TRECHO:

-=-=-

Foi afastado do PT em 2015, após ser preso sob acusação de tentativa de obstrução da Justiça. Deixou o partido em 2016, ocasião em que acertou delação premiada no âmbito da Lava Jato e passou a fazer acusações contra próceres do petismo.
Filiou-se ao PTB a convite do bolsonarista Roberto Jefferson. Inocentado, concorrerá a uma vaga na Câmara de Deputados por um estado que, em suas palavras, é bolsonarista. Questionado sobre a hipótese de votar no presidente, afirma:
“O apoio a Bolsonaro é a posição do PTB. E estamos alinhados”, diz Delcídio, que divide a agenda política com produção de gado nelore e atividade empresarial no setor infraestrutura.
Completa a lista de ex-petistas que hoje estão em partidos mais à direita o ex-deputado Cândido Vaccarezza (SP), líder dos governos Lula e Dilma na Câmara. Depois de se desfiliar do PT em 2016, chegou a ser preso na Operação Lava Jato em 2017 e voltou a praticar a medicina ginecológica.
Médico concursado da Prefeitura de São Paulo, trabalha no hospital Dr. Ignácio Proença de Gouvêa, na Mooca. Pretende se candidatar a deputado federal pelo Avante. Em um eventual segundo turno entre Lula e Bolsonaro, votará no petista, afirma.
“Eu não falo mal deles e eles não falam mal de mim”, diz Vaccarezza ao se referir a petistas.
Entre os “radicais” expulsos em 2003, três participaram da fundação do PSOL, em 2004. Heloísa Helena, porém, deixou o partido e hoje é uma das porta-vozes da Rede. Não quis falar com a reportagem sob o argumento de que está consumida pelos debates internos do partido.
Babá transferiu seu domicílio eleitoral para o Rio. Não conseguiu se eleger vereador em 2020. Integrando um movimento minoritário dentro do PSOL, pretende se candidatar ao Senado em uma chapa que teria o deputado Glauber Braga para a Presidência.

-=-=-

QUESTÕES A RESPONDER:
**1.** Responda com base no trecho sobre ex-petistas:
(a) A convite de quem Delcídio se filiou ao PTB?
(b) Por qual partido Vaccarezza pretende se candidatar a deputado federal?
(c) Para qual cidade Babá transferiu seu domicílio eleitoral?
**2.** Prossiga o trecho sobre ex-petistas a partir da última frase dele.

-=-=-

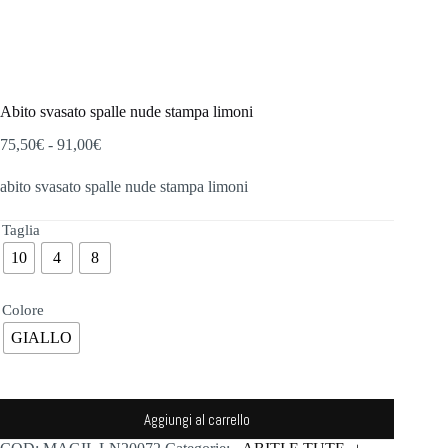
Abito svasato spalle nude stampa limoni
Fascia
75,50
€
-
91,00
€
di
prezzo:
abito svasato spalle nude stampa limoni
da
75,50€
Taglia
a
91,00€
10
4
8
Colore
GIALLO
Aggiungi al carrello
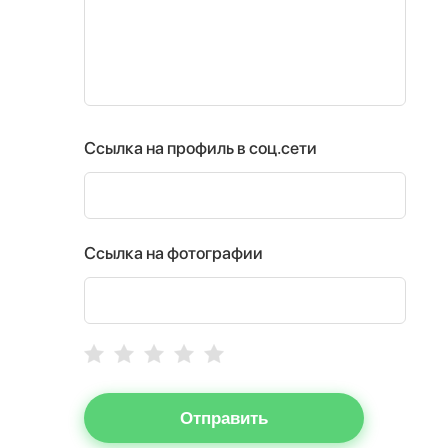
Ссылка на профиль в соц.сети
Ссылка на фотографии
Отправить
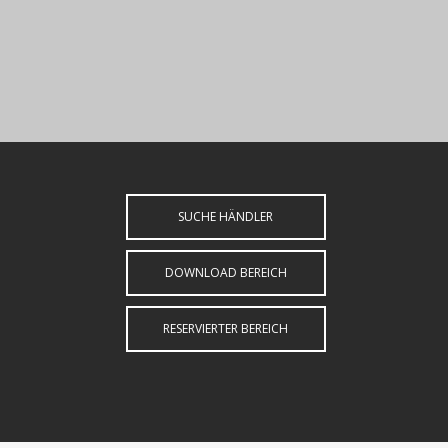
SUCHE HÄNDLER
DOWNLOAD BEREICH
RESERVIERTER BEREICH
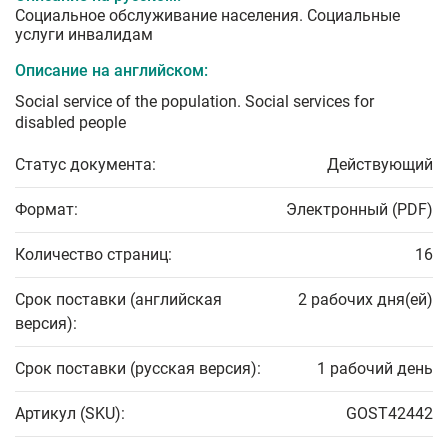
Социальное обслуживание населения. Социальные
услуги инвалидам
Описание на английском:
Social service of the population. Social services for
disabled people
Статус документа:
Действующий
Формат:
Электронный (PDF)
Количество страниц:
16
Срок поставки (английская
2 рабочих дня(ей)
версия):
Срок поставки (русская версия):
1 рабочий день
Артикул (SKU):
GOST42442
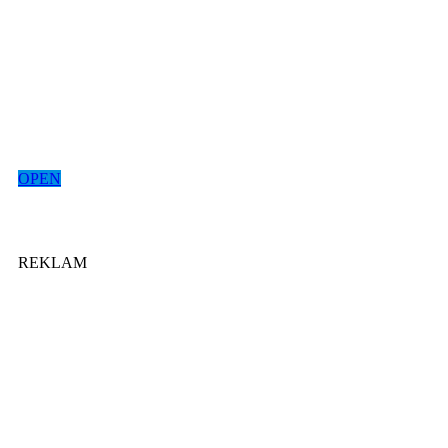
OPEN
REKLAM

-=-=-

RESPOSTAS POR TAREFA:
**1.**
(a) A convite do bolsonarista Roberto Jefferson.
(b) Pelo Avante.
(c) Para o Rio.

**2.**
Babá admite a hipótese de anular o voto caso o PSOL se alie a Lula. “Não podemos aceitar uma aliança entre Lula e Alckmin com o respaldo do PSOL.”
Deputada estadual, Luciana Genro trabalha internamente para reverter a tendência de apoio do PSOL a Lula ainda no primeiro turno. Ela também rechaça a ideia de participação em um eventual governo petista. Mas admite votar no ex-presidente em um segundo turno.
“Uma coisa é estar ao lado deles para derrotar Bolsonaro. Outra é integrar um governo.”
De figuras centrais em escândalos, o ex-ministro Antonio Palocci, homem forte nos governos Lula e Dilma, é hoje talvez o nº 1 na lista de personas non grata no PT.
Preso na Lava Jato, ele se desfiliou do partido após negociar delação premiada e dizer que Lula sucumbiu ao que há de pior na política.
Palocci ficou livre em dezembro de usar tornozeleira eletrônica após o STJ anular sua condenação. No último dia 2 sua defesa pediu ao STF que seus bens também sejam desbloqueados, assim como o que ocorreu com Lula.
Um dos que deixaram o PT após o escândalo do mensalão, o ex-senador Cristovam Buarque (DF) é hoje voz dissidente em sua legenda, o Cidadania, ao defender o voto em Lula já no primeiro turno com o objetivo de derrotar o bolsonarismo.
“Ainda que continue achando que o PT, pelas falas de alguns dirigentes, não entendeu que a responsabilidade fiscal hoje é uma condição fundamental, acho que durante todo esse período não surgiu um partido com a força do PT e um líder com o carisma do Lula”, diz.
Aos 78 anos, Cristovam diz que não pretende se candidatar em outubro.
“Do ponto de vista pessoal, existencial, eu estou feliz. Eu antes era um político que escrevei nas horas vagas. Agora eu sou escritor que faz política nas horas vagas.”
O ex-petista Chico Alencar (PSOL-RJ) também defende uma aliança contra o bolsonarismo, com independência crítica. “Coligação não é fusão”.
Hoje vereador, ele cogita concorrer a deputado federal. “Foi uma separação [do PT] definitiva. Mas não litigiosa. Como me disse um assentado do MST no norte fluminense, ‘mudamos de enxada para continuar o plantio'”.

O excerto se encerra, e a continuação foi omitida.